Asa stepped onto one of the beams supporting the boat and crossed it with his eyes on the water below. The door to the cabin was unlocked, and he ducked his head to enter it, settling into the captain’s seat to examine the control panel; everything was clearly labeled, but only half the words made sense to him. The steering wheel seemed straightforward enough, though it was straight upright and had spokes sticking out in every direction. The array of dials was a mystery. He pressed buttons and raised levers as Eve watched anxiously from the side.
“Can you figure it out?” she called, as if he were farther away than he was.
“I think so. Everything is labeled,” he said. “The thing is, it has a fuel gauge—it’s not even electric.”
“Do you know how to do it?” Eve asked.
He smiled at her. “Well, no, I mean who does? But I know you have to put fuel in the boat somehow. There should be somewhere to do that, like a tank or something. I don’t see anything in here, so maybe it’s where the engine is.”
“Where’s that?”
“Eve!” Asa said with mock exasperation. “I know exactly as much as you do. I’ll check the boat for somewhere to put fuel, and you see if you can find any.”
“All the tanks back here say, ‘Diesel Fuel.’ Is that what you need?”
“Let’s hope so.
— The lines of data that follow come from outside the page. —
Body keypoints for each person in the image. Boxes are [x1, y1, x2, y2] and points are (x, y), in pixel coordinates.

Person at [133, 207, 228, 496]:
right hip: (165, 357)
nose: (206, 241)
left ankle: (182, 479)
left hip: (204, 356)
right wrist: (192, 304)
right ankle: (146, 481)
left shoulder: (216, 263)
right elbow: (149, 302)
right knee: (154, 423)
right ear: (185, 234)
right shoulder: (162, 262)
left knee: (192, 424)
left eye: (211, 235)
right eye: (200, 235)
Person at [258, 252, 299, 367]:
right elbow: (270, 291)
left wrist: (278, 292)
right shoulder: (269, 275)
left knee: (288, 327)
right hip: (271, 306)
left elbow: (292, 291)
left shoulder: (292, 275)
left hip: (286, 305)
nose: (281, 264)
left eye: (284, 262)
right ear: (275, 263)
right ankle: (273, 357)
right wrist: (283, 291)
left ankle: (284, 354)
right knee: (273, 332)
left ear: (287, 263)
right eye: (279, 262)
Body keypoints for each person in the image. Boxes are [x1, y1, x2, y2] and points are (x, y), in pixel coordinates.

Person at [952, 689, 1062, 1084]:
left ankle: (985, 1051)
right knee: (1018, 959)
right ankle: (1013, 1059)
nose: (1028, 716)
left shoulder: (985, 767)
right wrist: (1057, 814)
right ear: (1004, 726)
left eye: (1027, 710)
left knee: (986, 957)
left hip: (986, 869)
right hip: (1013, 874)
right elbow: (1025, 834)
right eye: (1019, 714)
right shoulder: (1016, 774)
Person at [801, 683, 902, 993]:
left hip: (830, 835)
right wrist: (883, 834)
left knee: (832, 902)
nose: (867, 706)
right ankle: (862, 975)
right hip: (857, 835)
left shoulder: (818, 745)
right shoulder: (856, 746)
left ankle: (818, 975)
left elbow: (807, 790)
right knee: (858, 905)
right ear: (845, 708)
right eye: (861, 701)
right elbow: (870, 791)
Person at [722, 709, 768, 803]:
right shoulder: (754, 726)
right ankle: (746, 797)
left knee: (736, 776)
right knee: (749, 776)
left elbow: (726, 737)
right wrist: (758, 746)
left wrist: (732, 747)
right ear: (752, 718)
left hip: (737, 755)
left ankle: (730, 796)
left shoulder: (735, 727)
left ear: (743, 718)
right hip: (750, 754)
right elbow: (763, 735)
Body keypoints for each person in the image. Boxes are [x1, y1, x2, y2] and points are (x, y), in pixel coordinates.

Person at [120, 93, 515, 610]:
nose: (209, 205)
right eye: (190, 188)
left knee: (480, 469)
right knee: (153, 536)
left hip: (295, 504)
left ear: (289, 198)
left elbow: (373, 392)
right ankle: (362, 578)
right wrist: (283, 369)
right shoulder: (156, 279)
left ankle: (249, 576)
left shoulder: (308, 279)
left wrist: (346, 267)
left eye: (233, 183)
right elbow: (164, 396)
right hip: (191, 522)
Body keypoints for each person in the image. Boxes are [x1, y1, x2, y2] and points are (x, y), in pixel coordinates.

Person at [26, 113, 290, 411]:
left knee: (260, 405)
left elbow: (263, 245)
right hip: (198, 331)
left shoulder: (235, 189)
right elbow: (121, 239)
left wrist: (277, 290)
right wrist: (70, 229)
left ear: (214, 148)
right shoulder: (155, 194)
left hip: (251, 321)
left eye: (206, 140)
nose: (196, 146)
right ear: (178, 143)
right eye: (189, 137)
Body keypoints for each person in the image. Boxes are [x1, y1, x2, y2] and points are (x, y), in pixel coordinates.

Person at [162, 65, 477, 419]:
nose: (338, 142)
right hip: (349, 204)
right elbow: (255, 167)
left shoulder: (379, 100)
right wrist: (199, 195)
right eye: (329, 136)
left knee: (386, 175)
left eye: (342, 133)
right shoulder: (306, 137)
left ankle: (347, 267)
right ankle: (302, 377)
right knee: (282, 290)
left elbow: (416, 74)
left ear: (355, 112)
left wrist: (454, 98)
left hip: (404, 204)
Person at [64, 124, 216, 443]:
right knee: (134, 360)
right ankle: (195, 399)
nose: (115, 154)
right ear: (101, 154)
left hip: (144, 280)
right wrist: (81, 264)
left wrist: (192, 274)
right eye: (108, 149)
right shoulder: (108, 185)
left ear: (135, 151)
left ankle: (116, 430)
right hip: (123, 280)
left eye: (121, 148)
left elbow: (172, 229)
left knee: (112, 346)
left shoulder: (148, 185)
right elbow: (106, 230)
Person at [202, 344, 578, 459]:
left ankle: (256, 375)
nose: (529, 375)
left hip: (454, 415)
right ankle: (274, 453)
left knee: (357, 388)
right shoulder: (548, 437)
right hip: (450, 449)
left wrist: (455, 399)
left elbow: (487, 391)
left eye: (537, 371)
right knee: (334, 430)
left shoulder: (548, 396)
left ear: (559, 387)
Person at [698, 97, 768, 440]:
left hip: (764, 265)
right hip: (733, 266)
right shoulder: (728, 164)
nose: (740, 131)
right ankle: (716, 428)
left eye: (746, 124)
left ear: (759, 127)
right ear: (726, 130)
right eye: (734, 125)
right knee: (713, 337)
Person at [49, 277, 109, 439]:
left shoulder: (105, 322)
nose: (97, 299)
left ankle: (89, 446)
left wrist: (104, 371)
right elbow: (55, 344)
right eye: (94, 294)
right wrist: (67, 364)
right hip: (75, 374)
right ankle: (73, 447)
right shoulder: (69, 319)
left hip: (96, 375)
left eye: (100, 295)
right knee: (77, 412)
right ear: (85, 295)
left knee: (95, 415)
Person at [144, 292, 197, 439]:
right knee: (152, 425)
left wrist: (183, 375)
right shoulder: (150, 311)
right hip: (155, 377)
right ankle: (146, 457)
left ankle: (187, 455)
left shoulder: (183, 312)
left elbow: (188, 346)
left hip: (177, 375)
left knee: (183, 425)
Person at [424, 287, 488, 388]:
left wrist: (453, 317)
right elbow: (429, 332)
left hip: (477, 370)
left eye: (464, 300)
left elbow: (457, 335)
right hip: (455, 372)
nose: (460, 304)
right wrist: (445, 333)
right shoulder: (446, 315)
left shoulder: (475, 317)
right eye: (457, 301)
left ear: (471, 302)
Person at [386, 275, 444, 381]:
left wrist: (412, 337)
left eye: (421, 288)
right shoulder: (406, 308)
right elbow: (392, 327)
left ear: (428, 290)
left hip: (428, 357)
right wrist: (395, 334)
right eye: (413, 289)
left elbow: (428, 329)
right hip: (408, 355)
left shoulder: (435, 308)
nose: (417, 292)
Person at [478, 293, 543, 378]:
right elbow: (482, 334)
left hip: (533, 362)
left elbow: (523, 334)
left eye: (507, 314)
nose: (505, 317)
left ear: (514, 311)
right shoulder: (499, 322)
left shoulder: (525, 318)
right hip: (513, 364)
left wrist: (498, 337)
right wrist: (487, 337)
See if you can figure out how we get this thing into the water.” He gestured to the beams and pulleys. “There’s got to be a lever or a crank or something.”
Eve nodded, and Asa went to the back of the cabin, where a door led out onto a small deck. It was empty, but on the floor, right behind the cabin, was a small trapdoor. Asa pulled it up and grinned. A tank filled the space, with a cap labeled “DIESEL ONLY” in the center.
“Found it!” he called. He climbed off the boat and crossed the support beam to where Eve stood examining a large lever.